A mechanic or engineer can remove the blades, drain the fuel tanks, disconnect batteries and ELTs, secure gyros, and perform other key and required preparation items under direction of the shipper. Shipping companies specializing in transporting aircraft will also have specialized shipping rigs for specific airframes to best secure each aircraft for the specific form of shipping.

Experienced packagers and shippers will also know your aircraft and how to safely transport it, Calgary Gooseneck’s Scott said. He prefers to have his shipping team there to help package. His team, for instance, will wrap the blades after they’re removed from the aircraft. That way, if there are no signs of damage on the wrapping when the aircraft is delivered, it is easy to determine whether any damage was caused before shipping.

Hiring the right moving company and ensuring the right equipment is on hand is key to a positive shipping experience. Calgary Gooseneck Photo

Scott also highly recommends a mechanic or engineer be present when the aircraft is disassembled for transport. This person can then note the work in the aircraft logbook, making it easier for those reassembling it to know exactly what was done to prepare the aircraft for shipment.

Other key steps that should be taken when preparing an aircraft for shipping include securing any loose items, ensuring nothing is against windows that could cause damage, and providing an outer protection if the aircraft will be exposed at any point.
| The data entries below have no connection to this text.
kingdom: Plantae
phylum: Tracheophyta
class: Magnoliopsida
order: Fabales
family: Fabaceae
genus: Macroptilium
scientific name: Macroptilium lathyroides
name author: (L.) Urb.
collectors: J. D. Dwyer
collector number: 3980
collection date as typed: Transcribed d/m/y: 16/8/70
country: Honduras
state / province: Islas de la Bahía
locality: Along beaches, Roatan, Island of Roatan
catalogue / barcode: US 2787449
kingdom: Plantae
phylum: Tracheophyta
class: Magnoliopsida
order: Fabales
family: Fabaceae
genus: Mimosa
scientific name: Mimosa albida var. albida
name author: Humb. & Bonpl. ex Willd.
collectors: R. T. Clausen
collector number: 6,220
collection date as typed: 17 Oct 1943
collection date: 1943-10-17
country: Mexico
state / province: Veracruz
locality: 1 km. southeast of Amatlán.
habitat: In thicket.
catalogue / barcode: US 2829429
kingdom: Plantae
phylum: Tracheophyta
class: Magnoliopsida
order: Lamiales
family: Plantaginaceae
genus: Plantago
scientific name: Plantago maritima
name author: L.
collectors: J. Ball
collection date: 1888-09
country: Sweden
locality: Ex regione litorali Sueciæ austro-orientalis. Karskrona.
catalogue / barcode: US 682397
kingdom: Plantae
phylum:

Scott’s air-ride trucks are covered, providing protection against dirt, stones, ice melt, and other damage-causing FOD on the road.

“You really need to be sure you have your aircraft shrink wrapped if it’s going to be out in the open, especially in the winter,” he warned. “The calcium chloride they use on the roads in the winter now, I’ve seen that stuff eat paint off aluminum in a day. Before we had covered trailers, we would shrink wrap all our aircraft after they were prepared and before we loaded them on the truck.”

In the end, a good logistics company with extensive experience in importing, exporting, and transporting helicopters can save buyers considerable time and headache. It can also offer educated advice on shipping options and help ensure the aircraft is properly prepared, insured, and accompanied by the necessary paperwork — every step of the way.